Success Criteria: CoordinatorAgent patterns can match Bridge results

Phase 3: Type System Truth (2-3 hours)

Goal: Align all @spec with actual function behavior

Strategy:

Run dialyzer on each file individually
Update specs to match “Success typing” dialyzer reports
Remove “extra types” that functions can never return
Add missing error cases functions actually return

Example Fix:

# Before (lying):
@spec process_task(pid(), map(), keyword()) :: {:ok, result} | {:error, reason}

# After (honest):
@spec process_task(pid(), map(), keyword()) :: {:error, :server_not_found}

Success Criteria: Zero “Type specification” warnings

Phase 4: Macro Hygiene Fix (1 hour)

Goal: Fix get_default_capabilities/0 in FoundationAgent

Current (broken):

defp get_default_capabilities() do
  case __MODULE__ do  # Always the using module!
    JidoSystem.Agents.TaskAgent -> [:task_processing]  # Never matches
    ...
  end
end

Fixed (working):

defmacro __using__(opts) do
  quote do
    # ... existing code ...
    
    defp get_default_capabilities() do
      unquote(opts[:capabilities] || [:general_purpose])
    end
  end
end

Success Criteria: Each agent gets correct capabilities

Phase 5: Queue Type Consistency (1 hour)

Goal: Ensure all queue operations use proper opaque types

Actions:

Initialize all queues with :queue.new()
Never treat queues as plain tuples
Add type guards where needed

Success Criteria: No “opaque type mismatch” errors

Phase 6: Dead Code Removal (1-2 hours)

Goal: Remove unreachable code paths and unused functions

Strategy:

Remove unused aliases
Delete functions dialyzer marks as “never called”
Remove impossible pattern matches
Simplify error handling to what’s actually possible

Success Criteria: Zero “unused” and “unreachable” warnings

Testing Strategy During Fix

Phase-by-Phase Verification

After each phase: Run dialyzer on affected files
Every 2 phases: Run full test suite
Expect breakage: Tests will fail as we fix lies
Fix tests: Update to verify actual behavior

Test Reconstruction Priorities

Keep integration tests - They verify real behavior
Fix unit tests - They often test wrong assumptions
Add type tests - Verify dialyzer fixes work
Remove impossible tests - Tests for unreachable code

Expected Timeline

Total Effort: 10-15 hours over 3-4 days

Day 1: Phases 1-2 (Foundation + Bridge fixes)
Day 2: Phases 3-4 (Types + Macros)
Day 3: Phases 5-6 (Cleanup + Testing)
Day 4: Integration verification

Risk Assessment

LOW RISK:

Foundation module fixes (well-scoped)
Type specification updates (non-breaking)
Dead code removal (by definition safe)

MEDIUM RISK:

Bridge contract changes (may break coordinators)
Macro fixes (affects all agents)

HIGH RISK:

None identified - scope is contained

Alternative: “Stable Broken” Approach

If systematic fixes seem too ambitious:

Minimal Viability Path (2-3 hours)

Silence dialyzer with strategic @dialyzer annotations
Document known issues in module docs
Add defensive guards in critical paths
Keep current test behavior (even if wrong)
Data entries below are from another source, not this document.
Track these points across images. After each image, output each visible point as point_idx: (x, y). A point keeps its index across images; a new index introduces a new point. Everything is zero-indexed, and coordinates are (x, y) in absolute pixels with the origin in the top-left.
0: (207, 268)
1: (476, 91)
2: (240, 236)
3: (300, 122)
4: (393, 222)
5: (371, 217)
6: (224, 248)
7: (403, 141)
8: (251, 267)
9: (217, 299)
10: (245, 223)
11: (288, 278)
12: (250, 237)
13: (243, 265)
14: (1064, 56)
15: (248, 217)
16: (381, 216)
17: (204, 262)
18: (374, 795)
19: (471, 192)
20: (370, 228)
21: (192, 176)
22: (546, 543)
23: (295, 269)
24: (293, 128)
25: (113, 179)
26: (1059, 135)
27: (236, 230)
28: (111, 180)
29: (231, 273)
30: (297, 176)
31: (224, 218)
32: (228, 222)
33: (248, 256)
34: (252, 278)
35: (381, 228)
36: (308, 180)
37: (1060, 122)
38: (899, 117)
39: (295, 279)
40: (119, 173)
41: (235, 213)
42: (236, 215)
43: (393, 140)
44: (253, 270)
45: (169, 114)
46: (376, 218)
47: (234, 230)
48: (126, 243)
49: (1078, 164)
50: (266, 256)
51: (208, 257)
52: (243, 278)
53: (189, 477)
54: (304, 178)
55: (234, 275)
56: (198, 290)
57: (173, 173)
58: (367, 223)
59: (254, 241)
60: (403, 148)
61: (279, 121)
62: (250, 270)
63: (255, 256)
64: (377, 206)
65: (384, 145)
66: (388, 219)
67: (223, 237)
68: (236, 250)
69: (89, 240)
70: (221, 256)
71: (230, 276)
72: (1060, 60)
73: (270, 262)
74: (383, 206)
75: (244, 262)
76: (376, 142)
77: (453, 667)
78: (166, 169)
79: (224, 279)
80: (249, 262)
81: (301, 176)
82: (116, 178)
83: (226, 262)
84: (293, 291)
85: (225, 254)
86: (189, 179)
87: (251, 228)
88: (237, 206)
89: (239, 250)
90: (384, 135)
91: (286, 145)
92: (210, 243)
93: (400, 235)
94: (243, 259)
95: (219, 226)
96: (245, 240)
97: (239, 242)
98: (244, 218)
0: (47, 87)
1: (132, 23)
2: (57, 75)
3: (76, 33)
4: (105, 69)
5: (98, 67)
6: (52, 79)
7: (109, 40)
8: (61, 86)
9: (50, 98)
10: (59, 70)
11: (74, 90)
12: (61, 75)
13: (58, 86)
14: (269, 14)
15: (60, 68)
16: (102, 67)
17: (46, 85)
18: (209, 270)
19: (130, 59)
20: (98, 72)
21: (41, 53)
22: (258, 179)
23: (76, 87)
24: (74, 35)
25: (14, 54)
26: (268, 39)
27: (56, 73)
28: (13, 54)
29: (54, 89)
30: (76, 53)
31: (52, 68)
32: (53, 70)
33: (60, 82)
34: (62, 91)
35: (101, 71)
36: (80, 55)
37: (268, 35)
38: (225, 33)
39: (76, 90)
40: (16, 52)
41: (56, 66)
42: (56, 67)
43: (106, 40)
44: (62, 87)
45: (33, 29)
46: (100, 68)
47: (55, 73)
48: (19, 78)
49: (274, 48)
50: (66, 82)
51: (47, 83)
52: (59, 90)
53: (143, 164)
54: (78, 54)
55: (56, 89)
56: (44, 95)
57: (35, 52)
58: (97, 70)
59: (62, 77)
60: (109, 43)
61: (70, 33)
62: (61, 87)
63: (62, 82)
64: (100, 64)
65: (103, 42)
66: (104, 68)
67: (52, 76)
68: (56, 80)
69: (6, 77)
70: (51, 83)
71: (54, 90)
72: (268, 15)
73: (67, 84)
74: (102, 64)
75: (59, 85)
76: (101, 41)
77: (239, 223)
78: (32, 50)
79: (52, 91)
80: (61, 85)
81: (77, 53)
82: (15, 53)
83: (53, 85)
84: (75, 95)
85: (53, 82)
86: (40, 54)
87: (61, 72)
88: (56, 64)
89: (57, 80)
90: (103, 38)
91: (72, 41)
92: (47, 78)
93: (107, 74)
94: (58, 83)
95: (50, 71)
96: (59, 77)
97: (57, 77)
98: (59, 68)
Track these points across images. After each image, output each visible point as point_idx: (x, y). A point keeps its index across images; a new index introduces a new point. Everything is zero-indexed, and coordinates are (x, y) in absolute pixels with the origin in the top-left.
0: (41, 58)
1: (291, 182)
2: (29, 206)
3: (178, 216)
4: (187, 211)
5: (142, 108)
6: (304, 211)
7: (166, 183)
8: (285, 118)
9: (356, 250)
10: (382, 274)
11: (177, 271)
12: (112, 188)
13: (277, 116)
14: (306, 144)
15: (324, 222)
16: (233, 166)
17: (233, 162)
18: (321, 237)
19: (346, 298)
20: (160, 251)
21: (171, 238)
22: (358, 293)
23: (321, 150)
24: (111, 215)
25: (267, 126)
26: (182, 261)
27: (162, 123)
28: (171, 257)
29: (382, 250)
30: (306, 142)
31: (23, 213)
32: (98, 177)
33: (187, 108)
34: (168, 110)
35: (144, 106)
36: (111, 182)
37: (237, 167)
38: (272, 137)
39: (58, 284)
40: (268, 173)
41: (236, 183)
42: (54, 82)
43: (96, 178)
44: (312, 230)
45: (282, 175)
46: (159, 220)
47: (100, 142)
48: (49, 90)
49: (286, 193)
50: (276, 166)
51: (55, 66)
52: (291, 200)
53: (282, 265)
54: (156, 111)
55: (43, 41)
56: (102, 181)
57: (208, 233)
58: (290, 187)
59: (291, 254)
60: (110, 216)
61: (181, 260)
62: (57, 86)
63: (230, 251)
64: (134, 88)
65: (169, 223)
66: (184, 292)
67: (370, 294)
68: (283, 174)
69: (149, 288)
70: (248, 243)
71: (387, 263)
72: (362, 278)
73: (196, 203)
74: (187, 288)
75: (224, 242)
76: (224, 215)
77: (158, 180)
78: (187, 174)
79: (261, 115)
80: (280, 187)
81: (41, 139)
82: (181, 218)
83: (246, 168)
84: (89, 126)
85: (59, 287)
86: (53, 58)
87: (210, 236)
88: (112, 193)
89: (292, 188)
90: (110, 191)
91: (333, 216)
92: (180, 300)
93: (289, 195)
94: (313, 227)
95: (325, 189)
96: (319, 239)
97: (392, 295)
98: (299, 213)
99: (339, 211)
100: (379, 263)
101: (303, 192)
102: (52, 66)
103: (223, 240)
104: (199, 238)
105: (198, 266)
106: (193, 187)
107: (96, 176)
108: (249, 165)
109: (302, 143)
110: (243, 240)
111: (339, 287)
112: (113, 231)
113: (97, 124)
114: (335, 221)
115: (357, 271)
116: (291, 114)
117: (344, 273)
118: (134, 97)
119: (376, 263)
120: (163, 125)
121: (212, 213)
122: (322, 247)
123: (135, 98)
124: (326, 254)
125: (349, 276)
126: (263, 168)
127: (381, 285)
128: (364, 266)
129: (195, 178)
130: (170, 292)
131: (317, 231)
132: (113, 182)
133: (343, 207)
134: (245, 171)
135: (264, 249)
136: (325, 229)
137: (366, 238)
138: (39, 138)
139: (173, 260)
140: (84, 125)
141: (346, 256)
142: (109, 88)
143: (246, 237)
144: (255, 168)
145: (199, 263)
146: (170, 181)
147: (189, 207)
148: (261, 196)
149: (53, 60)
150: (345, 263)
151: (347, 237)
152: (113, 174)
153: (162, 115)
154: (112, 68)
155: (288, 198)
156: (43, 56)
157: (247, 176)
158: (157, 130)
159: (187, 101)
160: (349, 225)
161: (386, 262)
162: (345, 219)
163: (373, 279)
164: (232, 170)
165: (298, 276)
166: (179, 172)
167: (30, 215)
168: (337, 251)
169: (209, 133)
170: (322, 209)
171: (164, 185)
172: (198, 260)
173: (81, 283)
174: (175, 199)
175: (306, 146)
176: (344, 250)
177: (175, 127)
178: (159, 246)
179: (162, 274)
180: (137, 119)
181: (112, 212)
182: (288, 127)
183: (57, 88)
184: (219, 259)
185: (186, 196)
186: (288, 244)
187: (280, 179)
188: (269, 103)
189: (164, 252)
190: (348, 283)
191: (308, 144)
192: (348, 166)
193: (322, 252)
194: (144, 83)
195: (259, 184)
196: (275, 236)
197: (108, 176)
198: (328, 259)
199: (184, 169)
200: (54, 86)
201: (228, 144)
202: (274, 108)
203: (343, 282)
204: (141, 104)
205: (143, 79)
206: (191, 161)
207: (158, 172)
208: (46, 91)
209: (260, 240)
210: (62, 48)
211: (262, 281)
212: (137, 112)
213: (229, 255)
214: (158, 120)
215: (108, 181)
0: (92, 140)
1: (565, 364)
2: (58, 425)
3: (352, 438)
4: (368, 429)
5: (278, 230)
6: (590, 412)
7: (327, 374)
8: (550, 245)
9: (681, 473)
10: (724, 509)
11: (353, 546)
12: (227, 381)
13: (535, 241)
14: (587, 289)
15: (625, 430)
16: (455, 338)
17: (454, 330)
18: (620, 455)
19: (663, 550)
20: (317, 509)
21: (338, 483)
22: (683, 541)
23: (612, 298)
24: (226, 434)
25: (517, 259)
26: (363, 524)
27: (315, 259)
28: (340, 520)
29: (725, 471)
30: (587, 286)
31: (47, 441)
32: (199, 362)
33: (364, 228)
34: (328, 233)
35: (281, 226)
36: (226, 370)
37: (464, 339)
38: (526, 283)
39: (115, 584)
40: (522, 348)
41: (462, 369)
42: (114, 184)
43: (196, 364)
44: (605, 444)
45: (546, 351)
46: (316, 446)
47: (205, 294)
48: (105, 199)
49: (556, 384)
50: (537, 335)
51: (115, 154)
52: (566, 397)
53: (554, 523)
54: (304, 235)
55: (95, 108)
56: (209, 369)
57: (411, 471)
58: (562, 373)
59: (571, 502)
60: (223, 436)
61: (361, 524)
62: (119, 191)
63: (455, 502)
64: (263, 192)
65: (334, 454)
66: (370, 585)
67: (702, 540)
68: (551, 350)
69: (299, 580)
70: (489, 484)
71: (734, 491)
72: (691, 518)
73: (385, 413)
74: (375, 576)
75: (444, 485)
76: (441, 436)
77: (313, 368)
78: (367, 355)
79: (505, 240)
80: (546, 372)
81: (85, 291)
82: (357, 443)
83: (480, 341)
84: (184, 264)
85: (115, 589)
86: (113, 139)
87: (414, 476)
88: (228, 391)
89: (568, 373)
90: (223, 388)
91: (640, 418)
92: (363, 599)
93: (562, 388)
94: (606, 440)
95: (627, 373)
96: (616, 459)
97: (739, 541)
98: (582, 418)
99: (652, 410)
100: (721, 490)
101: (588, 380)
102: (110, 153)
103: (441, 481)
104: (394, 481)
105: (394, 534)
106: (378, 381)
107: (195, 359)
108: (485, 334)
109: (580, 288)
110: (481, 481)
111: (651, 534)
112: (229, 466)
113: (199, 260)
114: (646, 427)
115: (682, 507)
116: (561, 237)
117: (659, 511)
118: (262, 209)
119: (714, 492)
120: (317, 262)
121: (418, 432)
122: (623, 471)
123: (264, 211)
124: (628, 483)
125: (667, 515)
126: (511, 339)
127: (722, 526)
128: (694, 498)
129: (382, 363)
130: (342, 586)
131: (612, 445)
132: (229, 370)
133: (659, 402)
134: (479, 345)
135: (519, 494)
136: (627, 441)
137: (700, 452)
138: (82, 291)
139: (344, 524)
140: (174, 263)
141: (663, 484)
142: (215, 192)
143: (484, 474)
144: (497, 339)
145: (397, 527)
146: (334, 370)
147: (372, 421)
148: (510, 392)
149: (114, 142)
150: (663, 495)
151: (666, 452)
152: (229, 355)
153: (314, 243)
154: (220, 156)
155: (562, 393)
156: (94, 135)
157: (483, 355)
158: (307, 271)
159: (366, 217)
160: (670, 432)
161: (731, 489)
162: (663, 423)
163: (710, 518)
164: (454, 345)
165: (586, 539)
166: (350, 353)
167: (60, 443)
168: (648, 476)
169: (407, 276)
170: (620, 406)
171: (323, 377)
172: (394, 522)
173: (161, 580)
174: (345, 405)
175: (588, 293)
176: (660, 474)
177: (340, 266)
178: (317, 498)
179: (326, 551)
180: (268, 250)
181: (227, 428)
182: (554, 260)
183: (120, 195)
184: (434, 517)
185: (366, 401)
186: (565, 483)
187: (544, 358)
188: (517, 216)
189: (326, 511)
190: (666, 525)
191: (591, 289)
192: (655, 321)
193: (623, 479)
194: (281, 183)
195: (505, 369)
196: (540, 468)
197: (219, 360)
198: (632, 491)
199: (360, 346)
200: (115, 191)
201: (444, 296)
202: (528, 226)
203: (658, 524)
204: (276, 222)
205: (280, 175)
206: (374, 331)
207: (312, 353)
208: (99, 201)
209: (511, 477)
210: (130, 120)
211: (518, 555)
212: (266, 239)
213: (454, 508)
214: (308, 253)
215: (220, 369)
This creates a “stable broken” system useful for study but not production.

Recommendation

GO FOR SYSTEMATIC RECONSTRUCTION

Rationale:

Scope is manageable (13 files, focused issues)
Root causes are architectural, not implementation
Fixes will create genuinely robust system
Alternative is perpetual technical debt

The dialyzer violations are a GIFT - they show exactly what needs fixing without guesswork.

Success Definition

Phase 1 Success: mix dialyzer runs clean (zero violations) Phase 2 Success: Tests pass and verify correct behavior
Phase 3 Success: System is architecturally honest and reliable

This is absolutely achievable given the concentrated scope of issues.